Consequently we are unable to ascertain whether the 2-year period of the Berkeley grant began or ended before or after 1954, the first year of the applicability of section 117. Sec. 7851(a)(1)(A). More importantly, petitioner has not apprised us of the terms and conditions of that early grant to permit us to determine whether it was taxable or excludable under section 117. If it was taxable, none of the 24 months of its duration could have been used to effect any change in the 36-month lifetime exclusion reserve which section 117(b)(2)(B) establishes. If, on the other hand, the Berkeley grant was excludable (subject to the $300 per month limitation), petitioner might have expended up to 24 months of his 36-month reserve. If those 24 months are added to the 15 months during which petitioner concedes he was entitled to the exclusion from 1960 through 1963, it becomes evident that he has exhausted his 35-month exclusion prior to 1964, the year in issue. Absent some showing of the factors which would enable us to settle the taxability of that early grant, we cannot accept petitioner's uncorroborated opinion that the grant was fully taxable.

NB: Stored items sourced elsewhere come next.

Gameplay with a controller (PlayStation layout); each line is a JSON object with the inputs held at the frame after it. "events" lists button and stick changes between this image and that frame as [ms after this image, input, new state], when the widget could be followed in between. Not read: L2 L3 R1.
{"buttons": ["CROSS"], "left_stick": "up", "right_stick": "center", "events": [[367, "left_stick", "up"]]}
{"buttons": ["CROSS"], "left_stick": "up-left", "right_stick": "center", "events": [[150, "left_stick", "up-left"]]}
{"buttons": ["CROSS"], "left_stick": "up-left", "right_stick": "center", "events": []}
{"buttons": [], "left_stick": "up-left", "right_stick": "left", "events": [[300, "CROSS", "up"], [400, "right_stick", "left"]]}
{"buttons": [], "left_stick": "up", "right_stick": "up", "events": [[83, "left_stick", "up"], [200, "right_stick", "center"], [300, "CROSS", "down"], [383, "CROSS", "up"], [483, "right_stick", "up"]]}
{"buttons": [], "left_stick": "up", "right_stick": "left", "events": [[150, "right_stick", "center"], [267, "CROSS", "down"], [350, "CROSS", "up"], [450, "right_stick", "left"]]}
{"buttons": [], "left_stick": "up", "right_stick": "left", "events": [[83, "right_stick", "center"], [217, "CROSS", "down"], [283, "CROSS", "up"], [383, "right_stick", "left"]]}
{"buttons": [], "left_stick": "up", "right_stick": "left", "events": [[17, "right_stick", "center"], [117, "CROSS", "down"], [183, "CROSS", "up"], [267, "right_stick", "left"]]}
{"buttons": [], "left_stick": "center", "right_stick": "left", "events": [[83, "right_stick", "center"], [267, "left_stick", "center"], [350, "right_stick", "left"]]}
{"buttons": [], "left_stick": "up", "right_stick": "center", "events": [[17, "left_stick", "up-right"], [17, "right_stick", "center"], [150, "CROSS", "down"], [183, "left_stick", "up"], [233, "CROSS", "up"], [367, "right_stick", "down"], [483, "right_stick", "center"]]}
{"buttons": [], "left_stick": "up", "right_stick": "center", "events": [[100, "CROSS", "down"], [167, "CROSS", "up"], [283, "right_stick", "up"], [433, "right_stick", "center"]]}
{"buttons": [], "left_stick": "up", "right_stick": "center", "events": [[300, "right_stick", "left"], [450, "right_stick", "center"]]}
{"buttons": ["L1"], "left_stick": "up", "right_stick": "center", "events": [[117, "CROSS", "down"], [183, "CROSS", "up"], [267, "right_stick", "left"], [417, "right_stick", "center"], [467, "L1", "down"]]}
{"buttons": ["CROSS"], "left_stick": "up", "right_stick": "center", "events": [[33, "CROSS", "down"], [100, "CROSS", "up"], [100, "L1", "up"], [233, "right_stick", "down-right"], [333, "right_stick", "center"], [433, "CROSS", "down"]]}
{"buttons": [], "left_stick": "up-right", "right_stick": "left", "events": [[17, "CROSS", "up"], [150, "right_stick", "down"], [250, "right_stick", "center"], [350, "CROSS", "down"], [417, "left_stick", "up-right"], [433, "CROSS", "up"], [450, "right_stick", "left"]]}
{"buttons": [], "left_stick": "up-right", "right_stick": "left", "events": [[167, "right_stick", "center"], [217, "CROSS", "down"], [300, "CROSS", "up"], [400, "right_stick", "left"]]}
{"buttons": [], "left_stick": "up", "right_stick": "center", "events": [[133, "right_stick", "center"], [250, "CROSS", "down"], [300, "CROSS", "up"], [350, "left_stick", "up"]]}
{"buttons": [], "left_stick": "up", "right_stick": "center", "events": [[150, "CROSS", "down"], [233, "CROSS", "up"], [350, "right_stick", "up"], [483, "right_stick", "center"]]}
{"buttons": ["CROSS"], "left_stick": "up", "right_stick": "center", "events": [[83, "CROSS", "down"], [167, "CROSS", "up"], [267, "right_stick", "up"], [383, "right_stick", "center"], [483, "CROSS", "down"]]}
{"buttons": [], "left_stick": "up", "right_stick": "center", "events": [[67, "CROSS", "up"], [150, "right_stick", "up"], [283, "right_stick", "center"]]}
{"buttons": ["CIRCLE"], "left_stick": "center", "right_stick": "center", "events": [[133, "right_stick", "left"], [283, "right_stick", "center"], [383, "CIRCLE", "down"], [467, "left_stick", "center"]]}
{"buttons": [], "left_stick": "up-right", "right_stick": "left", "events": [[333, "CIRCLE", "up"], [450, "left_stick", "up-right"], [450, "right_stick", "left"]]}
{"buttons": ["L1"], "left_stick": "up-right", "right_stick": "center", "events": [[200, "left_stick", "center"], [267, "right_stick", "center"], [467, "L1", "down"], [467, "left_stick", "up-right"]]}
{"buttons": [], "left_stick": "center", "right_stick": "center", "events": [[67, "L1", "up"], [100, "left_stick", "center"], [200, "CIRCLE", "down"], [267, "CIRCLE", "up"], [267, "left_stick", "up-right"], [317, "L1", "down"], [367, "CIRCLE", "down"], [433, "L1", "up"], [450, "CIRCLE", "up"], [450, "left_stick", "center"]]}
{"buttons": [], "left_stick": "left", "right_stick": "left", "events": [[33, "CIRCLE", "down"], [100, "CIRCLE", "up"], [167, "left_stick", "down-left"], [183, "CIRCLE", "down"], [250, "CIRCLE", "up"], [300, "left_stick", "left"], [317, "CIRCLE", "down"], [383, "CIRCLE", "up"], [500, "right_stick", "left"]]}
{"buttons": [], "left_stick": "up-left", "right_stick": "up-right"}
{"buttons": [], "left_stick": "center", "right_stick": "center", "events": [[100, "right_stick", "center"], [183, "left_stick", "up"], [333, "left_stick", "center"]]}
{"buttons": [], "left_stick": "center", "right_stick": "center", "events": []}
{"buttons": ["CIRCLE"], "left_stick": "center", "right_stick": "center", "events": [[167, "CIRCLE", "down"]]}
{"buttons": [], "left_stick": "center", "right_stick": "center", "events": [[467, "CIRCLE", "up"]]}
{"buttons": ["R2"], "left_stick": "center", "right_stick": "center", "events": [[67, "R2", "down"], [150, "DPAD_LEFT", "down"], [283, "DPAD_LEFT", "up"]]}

Petitioner's memory of that early grant was not very clear. It is to be expected that he would have difficulty recalling the characteristics of a grant which terminated over 12 years before trial. However, this circumstance does not change the fact that the burden of proof is on petitioner to show that he had not completely exhausted the 36-month exclusion reserve prior to 1964. We are bound by the operative words of section 117(b)(2)(B) and the unequivocal explanatory provisions of section 1.117-2(b)(2) of the regulations to hold that since petitioner has failed to adequately disclose the nature of the Berkeley grant, we cannot determine whether he should be allowed in 1964 to claim any exclusion under section 117. Aloysius J. Proskey, 51 T.C. 918 (1969).

Decision will be entered for the respondent.